The end result for the data is essentially a digital instrument/gauge panel. We have height sensors, steering sensors, voltage, temperature, rpm, pressure, etc. The data is sent over the CAN Bus. With the arduino, I can read it, send it over serial to Processing. In Processing, I will have to have a list of addresses and their most recent messages. From there, I expect some mess in having to grab the specific byte (based on what I am monitoring) from a specific message (determined by the address) to then convert to decimal and apply some math. From there, I will have a numerical display or even GUI objects in controlp5, interfasia, etc to display that value in a more decorative manner. The display should update pretty quickly, but if there is a 1-2 second delay, it’s still miles ahead of how we make adjustments now. This was all a pretty long-form way of saying I will take take data over serial from an Arduino and use Processing to create an instrument panel that is as close to real-time as we could ask for.

EDIT: I wanted to add that I currently just imitate the CAN Bus data stream by using random numbers generated from an arduino, since It’s super annoying to try and debug only every 6 minutes with a 1 minute window.

You can record serial events, not play them. You could play them back in Processing, exactly the same way as you are working with previously saved data as string.

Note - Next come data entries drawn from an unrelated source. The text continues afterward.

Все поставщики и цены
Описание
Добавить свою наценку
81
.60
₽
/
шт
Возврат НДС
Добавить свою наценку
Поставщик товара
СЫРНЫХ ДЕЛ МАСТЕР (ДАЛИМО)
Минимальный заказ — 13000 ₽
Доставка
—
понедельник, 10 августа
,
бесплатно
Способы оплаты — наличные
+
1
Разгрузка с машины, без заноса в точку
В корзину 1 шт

If you have the arduino-CAN setup, I would suggest you record data from that setup and then you feed it in Processing. Notice you do not need to introduce random char separators in your data. Instead, you should be able to process the data directly from the stream, assuming the CAN data has a defined format of headers, field associated to those headers and even their own custom delimiters like end of line or start of package. These last ones should be described in the docs of your CAN bus protocol.

If you are introducing characters,as your initial post, there is nothing wrong, you are just adding extra work that you might not need.

Kf

The data sent over has some specific delimiters that I inserted at the arduino point, which was to help in breaking down the strings over serial. I need a bit more time to play around with Strings and changing datatypes, as well as messing around more with getting the split data in different places, I will probably run into a few issues with refreshing and how to properly handle the incoming data.

For a naive example, I most likely want to do the breaking down of the serial strings and storing it to a library in a serialEvent() loop. Since i found that if I have it done in setup, I will never display anything, and if I do it draw, I will have some funky refreshing.